Task prompt
Repeat the data in full. Drop every picture.

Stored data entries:
= = = = =
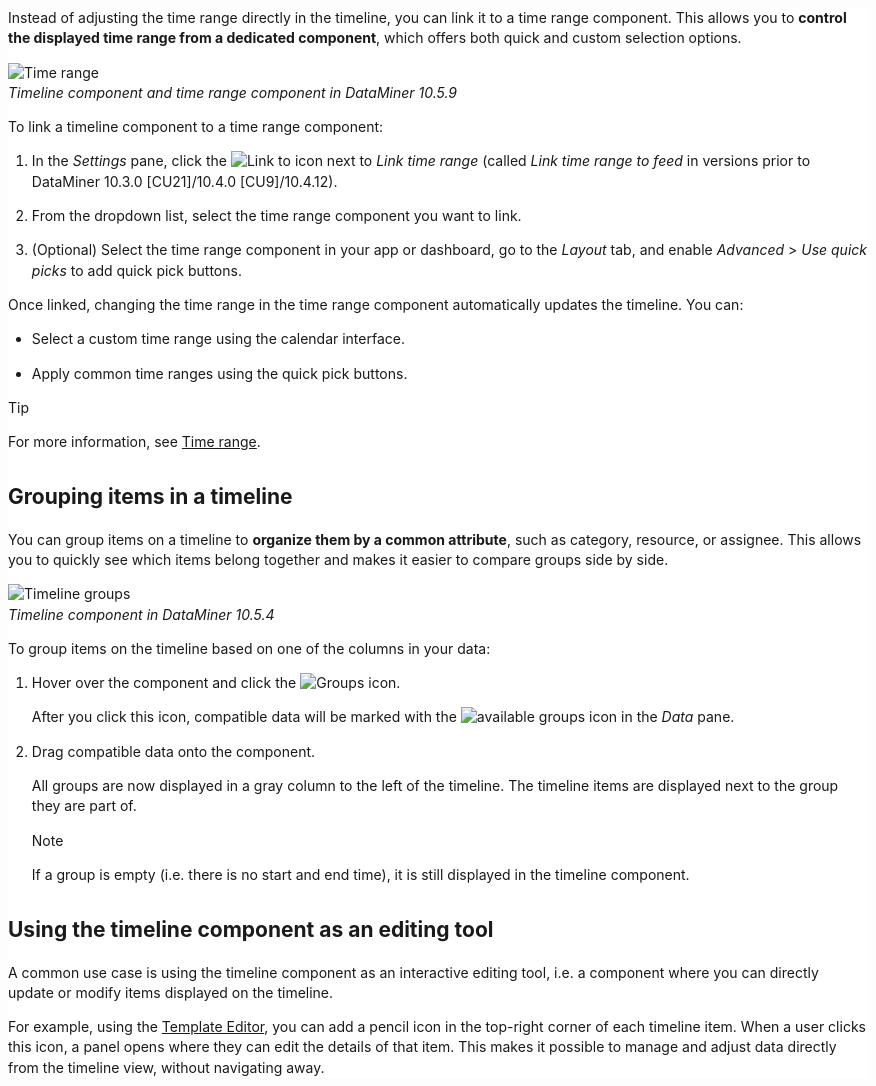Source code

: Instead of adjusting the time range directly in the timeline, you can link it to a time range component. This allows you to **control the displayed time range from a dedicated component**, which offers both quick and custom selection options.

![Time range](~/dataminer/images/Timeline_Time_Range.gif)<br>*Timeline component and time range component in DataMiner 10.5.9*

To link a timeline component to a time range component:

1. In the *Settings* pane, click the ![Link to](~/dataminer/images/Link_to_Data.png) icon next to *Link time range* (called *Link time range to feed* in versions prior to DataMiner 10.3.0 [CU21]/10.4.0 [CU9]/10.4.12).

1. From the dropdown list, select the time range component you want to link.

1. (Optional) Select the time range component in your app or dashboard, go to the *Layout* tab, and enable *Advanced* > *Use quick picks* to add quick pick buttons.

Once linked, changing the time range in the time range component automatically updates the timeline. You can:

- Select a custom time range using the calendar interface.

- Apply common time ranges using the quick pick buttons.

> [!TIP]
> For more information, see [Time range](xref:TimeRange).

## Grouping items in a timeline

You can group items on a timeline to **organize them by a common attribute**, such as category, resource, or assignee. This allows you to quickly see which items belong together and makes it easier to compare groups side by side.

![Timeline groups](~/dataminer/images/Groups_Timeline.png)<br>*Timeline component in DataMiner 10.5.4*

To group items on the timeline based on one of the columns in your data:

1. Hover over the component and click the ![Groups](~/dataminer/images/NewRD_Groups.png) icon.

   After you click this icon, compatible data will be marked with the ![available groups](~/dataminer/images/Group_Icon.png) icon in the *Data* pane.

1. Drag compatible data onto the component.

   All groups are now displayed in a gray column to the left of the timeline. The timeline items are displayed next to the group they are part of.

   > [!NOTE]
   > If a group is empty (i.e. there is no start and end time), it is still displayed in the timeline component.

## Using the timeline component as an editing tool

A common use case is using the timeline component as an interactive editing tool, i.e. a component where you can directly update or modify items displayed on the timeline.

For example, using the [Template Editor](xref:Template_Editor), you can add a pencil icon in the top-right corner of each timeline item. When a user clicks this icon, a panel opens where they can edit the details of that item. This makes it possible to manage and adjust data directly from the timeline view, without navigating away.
= = = = =
Exercise solution
Source code

: Instead of adjusting the time range directly in the timeline, you can link it to a time range component. This allows you to **control the displayed time range from a dedicated component**, which offers both quick and custom selection options.

![Time range](~/dataminer/images/Timeline_Time_Range.gif)<br>*Timeline component and time range component in DataMiner 10.5.9*

To link a timeline component to a time range component:

1. In the *Settings* pane, click the ![Link to](~/dataminer/images/Link_to_Data.png) icon next to *Link time range* (called *Link time range to feed* in versions prior to DataMiner 10.3.0 [CU21]/10.4.0 [CU9]/10.4.12).

1. From the dropdown list, select the time range component you want to link.

1. (Optional) Select the time range component in your app or dashboard, go to the *Layout* tab, and enable *Advanced* > *Use quick picks* to add quick pick buttons.

Once linked, changing the time range in the time range component automatically updates the timeline. You can:

- Select a custom time range using the calendar interface.

- Apply common time ranges using the quick pick buttons.

> [!TIP]
> For more information, see [Time range](xref:TimeRange).

## Grouping items in a timeline

You can group items on a timeline to **organize them by a common attribute**, such as category, resource, or assignee. This allows you to quickly see which items belong together and makes it easier to compare groups side by side.

![Timeline groups](~/dataminer/images/Groups_Timeline.png)<br>*Timeline component in DataMiner 10.5.4*

To group items on the timeline based on one of the columns in your data:

1. Hover over the component and click the ![Groups](~/dataminer/images/NewRD_Groups.png) icon.

   After you click this icon, compatible data will be marked with the ![available groups](~/dataminer/images/Group_Icon.png) icon in the *Data* pane.

1. Drag compatible data onto the component.

   All groups are now displayed in a gray column to the left of the timeline. The timeline items are displayed next to the group they are part of.

   > [!NOTE]
   > If a group is empty (i.e. there is no start and end time), it is still displayed in the timeline component.

## Using the timeline component as an editing tool

A common use case is using the timeline component as an interactive editing tool, i.e. a component where you can directly update or modify items displayed on the timeline.

For example, using the [Template Editor](xref:Template_Editor), you can add a pencil icon in the top-right corner of each timeline item. When a user clicks this icon, a panel opens where they can edit the details of that item. This makes it possible to manage and adjust data directly from the timeline view, without navigating away.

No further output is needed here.